Introduction
Kubernetes networking is a complex and essential part of understanding how Kubernetes clusters deploy. Besides allowing communication between containerized components, Kubernetes networking eliminates the need to map ports between containers and hosts.
This article shows the essentials of Kubernetes networking and how communication between various Kubernetes components works.
What Is Kubernetes Networking?
Kubernetes networking is the interconnection of Kubernetes components. The process allows interactive operations and communication between inner and external elements.
Implementing networking with Kubernetes allows administrators to transport workloads across hybrid cloud, public cloud and private cloud infrastructures.
How Does Networking Work in Kubernetes?
Kubernetes uses a flat network structure to reduce maintenance and costs by eliminating the port mapping process between containers and hosts.
A Kubernetes network connects the following components:
- Containers are similar to lightweight virtual machines with a shared operating system and networking resources. The containers reside in pods and connect to other containers, a host, or an external network.
- A pod is the smallest deployment unit in Kubernetes. Pods group containers together and serve as wrappers, allowing containers to share storage and networking resources. Each pod receives an IP address, which the containers within the pod share.
- Nodes or worker nodes group multiple pods together. Nodes are physical or virtual machines that further combine into clusters.
Note: For a detailed overview of Kubernetes architecture, see Understanding Kubernetes Architecture With Diagrams.
Container-to-Container Communication
When two (or more) containers reside on the same pod, the containers share a network namespace.
A hidden container called the Pause container holds the network namespace for a pod. The Pause container sets up the namespace, creating shared resources for all containers in a pod.
Due to the shared network namespace, containers in the same pod can communicate through localhost and port numbers. Each container in the same pod should have a unique communication port to avoid port conflicts.
Pod-to-Pod Communication
Every pod has an IP address and network namespace. Each pod has a virtual ethernet connection, which looks like a standard eth0 connection to the pod. The eth0 devices connect to the virtual ethernet device on the node.
The virtual ethernet device acts as a tunnel for the pod’s network inside the node. The connection on the node’s side is vethx, where x represents a pod’s number (veth1, veth2, and so on).
When a pod sends a request to another pod, the request goes through the node’s eth0 interface, which tunnels to the vethx interface.
Next, the request needs a way to connect to the receiving pod. The element that connects the two pod networks is the network bridge (cbr0), which resides on the node. The bridge connects all pods on a node.

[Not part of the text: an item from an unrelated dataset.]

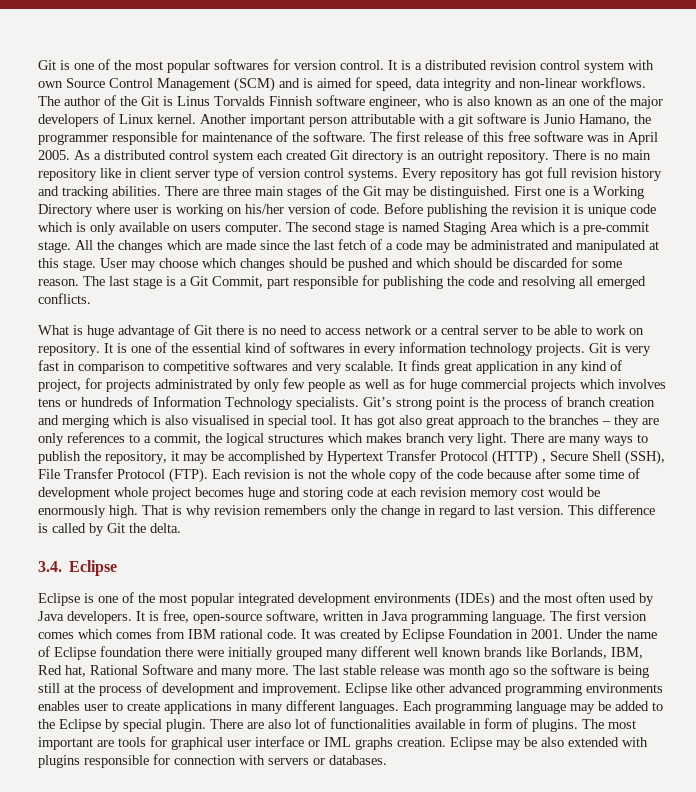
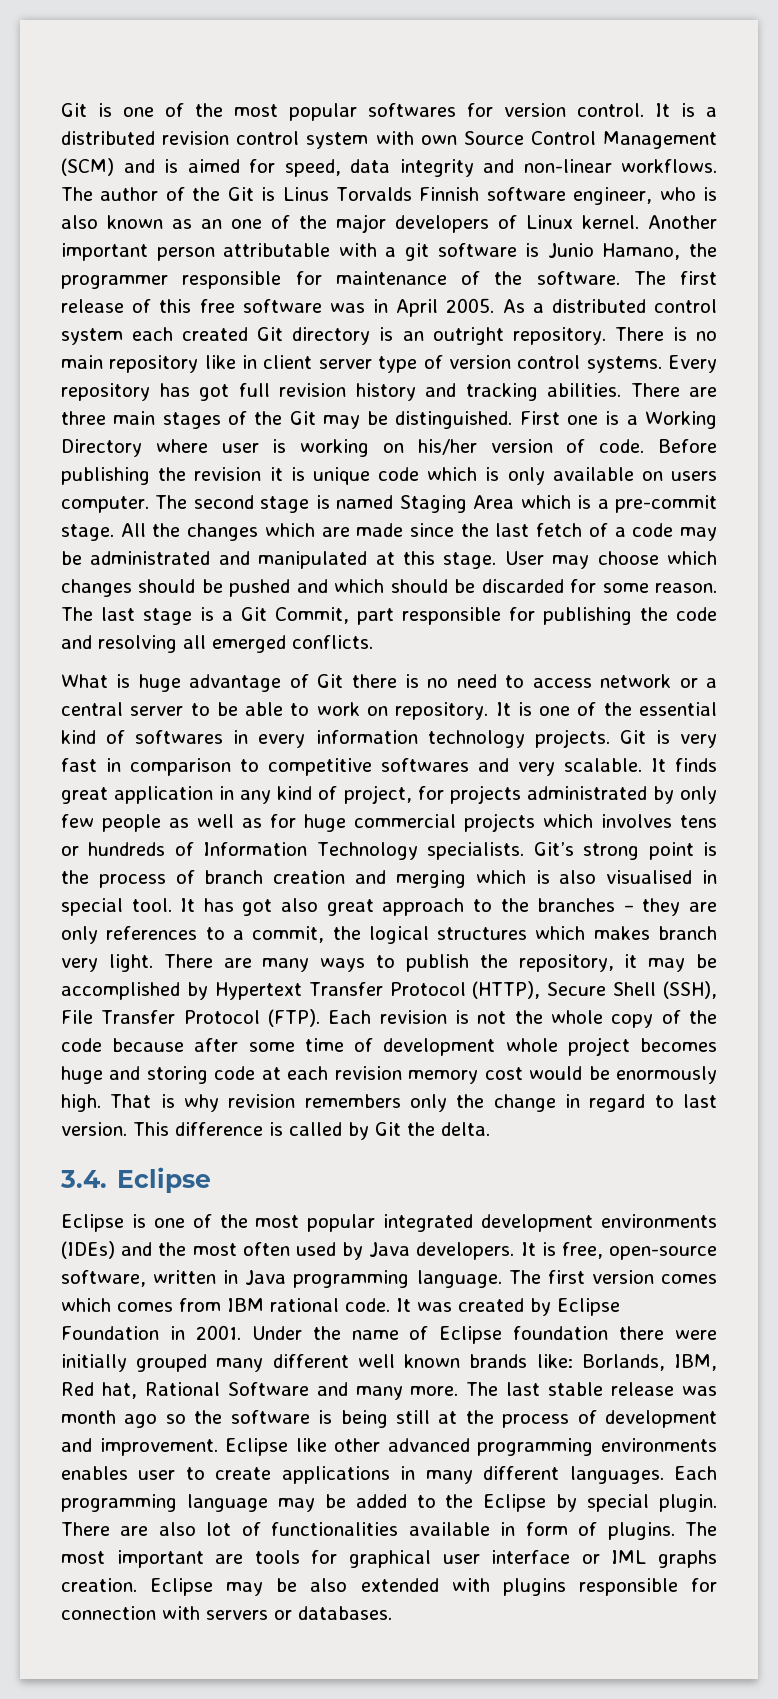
[492,450,546,465] (HTTP) , -> [472,981,541,999] (HTTP),
[526,647,547,657] like -> [536,1354,573,1368] like:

When a request gets to the bridge, the pods check whether the IP address corresponds to their own, store the bridge’s information, and accept the call. The bridge also forwards the confirmation of a successful request back to the original pod.
Once the request goes to the correct pod, the request resolves on the pod level.
Node-to-Node Communication
The bridge (cbr0) cannot resolve the request when two pods are on a different node. The communication goes up to the cluster level to establish node-to-node communication.
The process further varies on the cloud provider and networking plugins. A cluster stores a routing table with IP address ranges mapped to nodes in most cases.
The routing table checks the IP address range against mapped nodes when a bridge cannot resolve a request. The matched content maps to the adequate node, and the resolution continues on the node level.
Pod-to-Service Communication
A Kubernetes service maps a single IP address to a pod group to address the issue of a pod’s changing address. The service creates a single endpoint, an immutable IP address and hostname, and forwards requests to a pod in that service.
The kube-proxy process runs in every node, mapping a service’s virtual IP addresses to pod IP addresses. Services enable implementing load balancing techniques and exposing a deployment for external connections.
External-to-Service Communication
Kubernetes clusters have a specialized service for DNS resolution. A service automatically receives a domain name in the form <service>.<namespace>.svc.cluster.local. Exposing the service makes the cluster reachable from the outside world.
The DNS resolves the domain name request to the service’s IP address. The kube-proxy process further resolves the service’s IP address to a pod’s IP address. Connecting and discovering a service’s IP address is known as service discovery.
Note: Simplify Kubernetes network connectivity with Calico. Learn how to run Kubernetes with Calico.
Conclusion
Kubernetes networking addresses many communication concerns. By automating link creation between various elements, Kubernetes simplifies the overall networking model, reducing management and costs.